Brad Pitt, Leonardo DiCaprio and Stephen Dorff were among the hordes who read for the coveted role, but the relatively unknown Franco seemed a more logical choice, free of the baggage of titanic Hollywood hits.

Franco does his best with Mark Rydell’s uneven direction and a script by Horovitz that too often leaves the viewer asking, “Well, what happened next?” and dwells too heavily on Dean’s frantic attempts to win his father’s love. His lonely, brooding temperament most likely had many roots, and didn’t spring solely from paternal rejection.

“My mother made me promise to be an artist,” says Franco in a voiceover in the movie’s opening scene. “She taught me that imagination could take a person anywhere. Mine took me from Indiana to Broadway to Hollywood. She was right.”

Franco’s voiceovers come and go like summer rain showers, but when they’re used, they reflect Dean’s drive to become a respected actor. But the swagger is there from the start, on the set of Elia Kazan’s movie classic, “East of Eden,” in which Dean blurts out to the classically trained actor, Raymond Massey (portrayed by Edward Herrmann), “This man can’t play my father, he’s too old. Get somebody else.” Of course, Massey stays and Dean is berated.

The story then flashes back to Santa Monica in 1939, where a 9-year-old Dean boards a train bearing his mother’s coffin. He is bound for Indiana, to be raised on a farm by his aunt and uncle.

Constant reminders of his father Winton’s (actor Michael Moriarty) abandonment soon wear thin. After getting stage and television work in New York, he returns to Hollywood to portray the troubled Cal in “Eden.” As he’s riding in Kazan’s (Enrico Colantoni) limousine, Dean asks to swing into his father’s driveway, only to be rejected once again.

Will Dean ever stop turning up on his doorstep? One of the movie’s strongest moments, however, borrows from the observatory scene in “Rebel Without a Cause,” when Winton and Jimmy meet in the Hollywood Hills and father finally tells son that he loves him, that he is proud of his career – and that another man probably fathered him. Franco’s pained expression suggests he’s not only lost a father, but a mother’s reputation as well.

Too often the movie starts a scene but jarringly, shifts to another. Movie, TV and stage auditions show Dean’s budding genius, so why not reveal what happened when he tries out for the legendary Actor’s Studio in New York? We’re told Kazan, Lee Strasburg and Cheryl Crawford would hear him read, but the scene is never shown.

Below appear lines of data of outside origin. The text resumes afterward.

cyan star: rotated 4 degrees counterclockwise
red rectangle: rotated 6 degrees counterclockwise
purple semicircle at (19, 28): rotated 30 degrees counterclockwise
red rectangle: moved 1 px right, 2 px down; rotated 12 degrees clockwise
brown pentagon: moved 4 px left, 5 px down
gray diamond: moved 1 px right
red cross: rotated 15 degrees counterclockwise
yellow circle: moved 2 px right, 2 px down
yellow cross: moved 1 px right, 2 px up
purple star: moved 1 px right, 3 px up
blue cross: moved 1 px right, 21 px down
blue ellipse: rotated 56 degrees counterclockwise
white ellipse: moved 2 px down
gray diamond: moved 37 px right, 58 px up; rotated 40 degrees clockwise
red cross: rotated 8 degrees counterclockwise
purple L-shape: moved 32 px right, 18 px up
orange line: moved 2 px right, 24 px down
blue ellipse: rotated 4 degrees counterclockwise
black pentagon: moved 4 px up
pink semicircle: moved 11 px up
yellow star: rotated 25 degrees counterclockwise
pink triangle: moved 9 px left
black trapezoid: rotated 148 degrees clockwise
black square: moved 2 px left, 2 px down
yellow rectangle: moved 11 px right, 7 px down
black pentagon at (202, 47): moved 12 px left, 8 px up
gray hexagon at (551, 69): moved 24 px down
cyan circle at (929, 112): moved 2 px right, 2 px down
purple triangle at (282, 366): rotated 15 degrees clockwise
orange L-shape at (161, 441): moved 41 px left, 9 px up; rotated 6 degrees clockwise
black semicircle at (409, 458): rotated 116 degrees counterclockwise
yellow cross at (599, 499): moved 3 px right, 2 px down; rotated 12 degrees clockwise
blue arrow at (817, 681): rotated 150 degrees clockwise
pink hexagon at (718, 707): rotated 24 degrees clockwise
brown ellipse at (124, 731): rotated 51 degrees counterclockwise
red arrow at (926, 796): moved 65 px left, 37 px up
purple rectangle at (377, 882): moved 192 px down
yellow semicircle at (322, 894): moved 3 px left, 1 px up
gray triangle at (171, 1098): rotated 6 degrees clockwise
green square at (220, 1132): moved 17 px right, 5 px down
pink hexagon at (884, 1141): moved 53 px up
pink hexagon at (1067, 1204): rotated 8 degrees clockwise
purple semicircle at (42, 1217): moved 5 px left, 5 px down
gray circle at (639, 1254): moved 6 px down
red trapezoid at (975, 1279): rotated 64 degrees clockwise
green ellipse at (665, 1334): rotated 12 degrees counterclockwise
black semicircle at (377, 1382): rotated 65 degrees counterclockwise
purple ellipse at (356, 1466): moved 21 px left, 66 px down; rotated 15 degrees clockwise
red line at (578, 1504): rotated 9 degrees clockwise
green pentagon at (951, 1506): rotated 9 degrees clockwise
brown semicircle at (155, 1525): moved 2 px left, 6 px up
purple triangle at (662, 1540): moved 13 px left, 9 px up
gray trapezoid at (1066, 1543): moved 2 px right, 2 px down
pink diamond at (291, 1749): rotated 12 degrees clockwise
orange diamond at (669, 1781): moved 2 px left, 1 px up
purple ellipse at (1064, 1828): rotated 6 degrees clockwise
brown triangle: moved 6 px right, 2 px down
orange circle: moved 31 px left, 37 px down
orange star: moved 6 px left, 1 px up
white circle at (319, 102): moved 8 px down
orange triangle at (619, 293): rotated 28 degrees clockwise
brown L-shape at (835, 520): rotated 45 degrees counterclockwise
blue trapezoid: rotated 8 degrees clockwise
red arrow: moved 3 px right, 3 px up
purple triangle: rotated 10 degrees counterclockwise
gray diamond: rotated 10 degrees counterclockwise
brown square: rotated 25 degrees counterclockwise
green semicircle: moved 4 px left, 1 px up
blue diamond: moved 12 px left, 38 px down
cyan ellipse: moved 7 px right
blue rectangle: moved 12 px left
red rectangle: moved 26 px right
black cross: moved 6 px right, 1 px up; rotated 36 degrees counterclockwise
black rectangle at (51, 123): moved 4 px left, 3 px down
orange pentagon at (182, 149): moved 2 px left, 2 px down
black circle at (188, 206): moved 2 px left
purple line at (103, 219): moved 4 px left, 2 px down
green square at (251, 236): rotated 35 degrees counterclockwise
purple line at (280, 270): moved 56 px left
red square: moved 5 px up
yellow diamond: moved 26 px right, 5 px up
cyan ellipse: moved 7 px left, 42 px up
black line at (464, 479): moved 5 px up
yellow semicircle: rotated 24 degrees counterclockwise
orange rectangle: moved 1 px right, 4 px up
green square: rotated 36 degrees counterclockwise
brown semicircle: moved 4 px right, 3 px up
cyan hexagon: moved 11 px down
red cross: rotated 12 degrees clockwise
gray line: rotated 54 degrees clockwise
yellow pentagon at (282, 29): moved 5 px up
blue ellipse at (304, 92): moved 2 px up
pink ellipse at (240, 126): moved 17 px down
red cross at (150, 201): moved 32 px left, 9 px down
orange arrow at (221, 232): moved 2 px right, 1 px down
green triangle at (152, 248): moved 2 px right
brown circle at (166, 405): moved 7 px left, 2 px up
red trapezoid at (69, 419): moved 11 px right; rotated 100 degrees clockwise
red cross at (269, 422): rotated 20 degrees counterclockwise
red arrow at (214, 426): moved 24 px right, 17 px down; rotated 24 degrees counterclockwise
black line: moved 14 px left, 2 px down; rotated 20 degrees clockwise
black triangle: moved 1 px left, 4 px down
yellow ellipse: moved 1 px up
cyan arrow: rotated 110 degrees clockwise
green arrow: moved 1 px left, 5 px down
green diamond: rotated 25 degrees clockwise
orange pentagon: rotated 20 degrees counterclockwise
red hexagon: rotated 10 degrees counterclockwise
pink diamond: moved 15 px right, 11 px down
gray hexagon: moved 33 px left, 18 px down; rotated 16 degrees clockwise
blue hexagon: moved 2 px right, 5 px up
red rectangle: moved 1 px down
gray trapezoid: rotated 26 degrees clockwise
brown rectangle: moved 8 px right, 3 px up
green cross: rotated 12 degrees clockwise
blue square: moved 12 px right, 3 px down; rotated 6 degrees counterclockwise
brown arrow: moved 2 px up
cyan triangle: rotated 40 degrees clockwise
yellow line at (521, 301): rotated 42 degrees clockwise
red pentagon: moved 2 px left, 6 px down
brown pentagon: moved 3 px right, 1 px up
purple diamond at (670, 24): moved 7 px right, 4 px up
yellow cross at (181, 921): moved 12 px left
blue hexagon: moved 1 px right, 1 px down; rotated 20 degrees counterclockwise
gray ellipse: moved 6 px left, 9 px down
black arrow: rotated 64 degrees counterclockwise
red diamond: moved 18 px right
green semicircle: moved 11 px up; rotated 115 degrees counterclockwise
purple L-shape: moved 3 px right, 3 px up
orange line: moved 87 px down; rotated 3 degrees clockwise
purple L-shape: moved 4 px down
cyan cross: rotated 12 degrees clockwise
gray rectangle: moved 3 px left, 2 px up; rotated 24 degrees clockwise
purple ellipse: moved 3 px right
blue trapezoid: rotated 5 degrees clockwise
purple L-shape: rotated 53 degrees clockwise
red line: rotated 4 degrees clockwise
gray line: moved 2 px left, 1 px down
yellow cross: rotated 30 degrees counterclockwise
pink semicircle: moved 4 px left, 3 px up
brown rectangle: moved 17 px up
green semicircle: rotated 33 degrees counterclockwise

To its credit, the movie shows Dean’s petulant side, such as his clashes with director George Stevens on the set of “Giant,” his final movie, and with many others in his life who meant him no harm. But, also in its favor, the film never shows the actor as mean-spirited, just temperamental and restless; a fragile flower ill prepared to deal with martinets like Warner (smartly portrayed by director Rydell), who at one point upbraids Dean for giving a magazine interview in which he hints at his bisexuality. Warner also demands that Dean stop sleeping with starlet Pier Angeli (Valentina Cervi), whose disapproving mother accuses the actor of child molestation.

Did all this really happen? One can only wonder, especially after reading the biopic’s disclaimer, “Most of this film was based on fact; some was an educated guess.”

So suspend your disbelief, and enjoy the ride. Like the icon himself, “James Dean” never promises that everything it tells is the gospel truth.